Vvisiblement usé, l’homme d’affaires estime maintenant qu’il aurait été préférable de sortir son chéquier et de régler hors cour même s’il répète avec insistance depuis le début qu’il n’a rien à se reprocher.
«Moi, j'ai fait mon job. Je suis venu me défendre. J'aurais pu faire des chèques il y a huit ans. Je ne l'ai pas fait. Mais je vais vous le dire, vous l'avez noté, je le regrette. J'aurais été plus intelligent.
«Vaut mieux, sincèrement, si quelqu'un m'appelle demain matin, qui me menace, mais que ce n'est pas vrai, ce n'est jamais arrivé et que j'ai toutes les preuves, non, non, fais un chèque, fais un chèque. Ne va pas à la cour, tu vas tout perdre», a-t-il laissé tomber avec amertume.
«Est-ce qu'on va me redonner Juste pour rire? Est- ce qu'on va me redonner le droit de travailler? Est- ce qu'on va réengager les gens qui ont été foutus à la porte?»

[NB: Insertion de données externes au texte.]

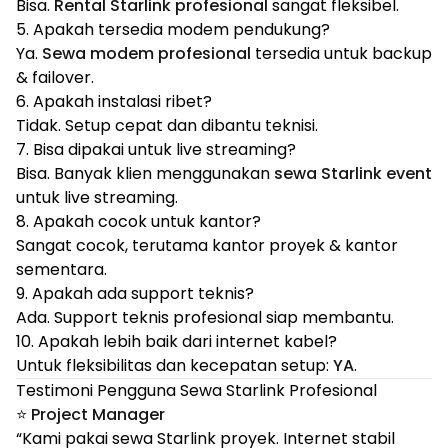
Bisa.
Rental Starlink profesional
sangat fleksibel.
5. Apakah tersedia modem pendukung?
Ya.
Sewa modem profesional
tersedia untuk backup
& failover.
6. Apakah instalasi ribet?
Tidak. Setup cepat dan dibantu teknisi.
7. Bisa dipakai untuk live streaming?
Bisa. Banyak klien menggunakan
sewa Starlink event
untuk live streaming.
8. Apakah cocok untuk kantor?
Sangat cocok, terutama kantor proyek & kantor
sementara.
9. Apakah ada support teknis?
Ada. Support teknis profesional siap membantu.
10. Apakah lebih baik dari internet kabel?
Untuk fleksibilitas dan kecepatan setup:
YA
.
Testimoni Pengguna Sewa Starlink Profesional
⭐
Project Manager
“Kami pakai sewa Starlink proyek. Internet stabil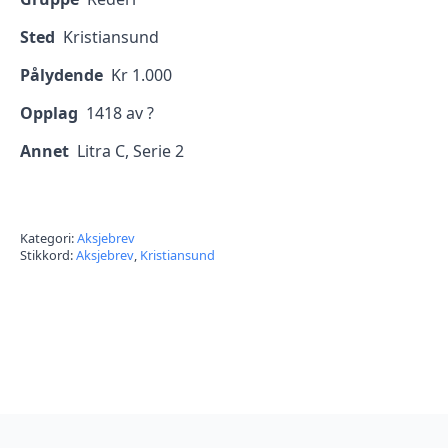
Sted
Kristiansund
Pålydende
Kr 1.000
Opplag
1418 av ?
Annet
Litra C, Serie 2
Kategori:
Aksjebrev
Stikkord:
Aksjebrev
,
Kristiansund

Une pause de quelques semaines
À la fin de la journée mercredi, le procès de Gilbert Rozon sera mis sur pause pour quelques semaines et devrait reprendre à la fin août, le 26 si rien ne change.
D’abord prévu à la fin juin, le témoignage de l’homme d’affaires québécois Pierre Karl Péladeau devrait avoir lieu le 29 août.
M. Péladeau, président et chef de la direction de Québecor, doit témoigner dans le cadre du procès de Rozon concernant une rupture de relation d'affaires entre Juste pour rire et Québecor.

Neuf demanderesses et de nombreux témoins
Le procès civil de Gilbert Rozon s'est ouvert au début de décembre 2024 alors que neuf demanderesses lui réclament environ 14M$ pour des agressions sexuelles et des viols, entre autres.
Les neuf présumées victimes - Lyne Charlebois, Guylaine Courcelles, Patricia Tulasne, Danie Frenette, Anne-Marie Charette, Annick Charette, Sophie Moreau, Marylena Sicari et Martine Roy - ont d'ailleurs toutes témoigné au cours des derniers mois.
La défense - représentant les neuf demanderesses - a aussi fait entendre d'autres témoins au fil du procès, dont des personnalités connues comme Julie Snyder, Salomé Corbo et Pénélope McQuade. L'ex-conjointe du fondateur de Juste pour rire, Véronique Moreau, a aussi pris la parole. Elles ont toutes témoigné d'abus qu'elles auraient subis aux mains de Gilbert Rozon.
Les avocats Rozon ont également appelé des témoins au cours des derniers mois, dont ses soeurs Luce et Lucie Rozon et son ex-bras droit Guylaine Lalonde. Elles ont tenu des discours contraires à ceux des présumées victimes qui ont été entendus jusqu’à maintenant.
Le tribunal a aussi entendu le journaliste, auteur et producteur Guy Fournier ainsi que l'ancien premier ministre Pierre-Marc Johnson.
Avec de l'information de La Presse canadienne.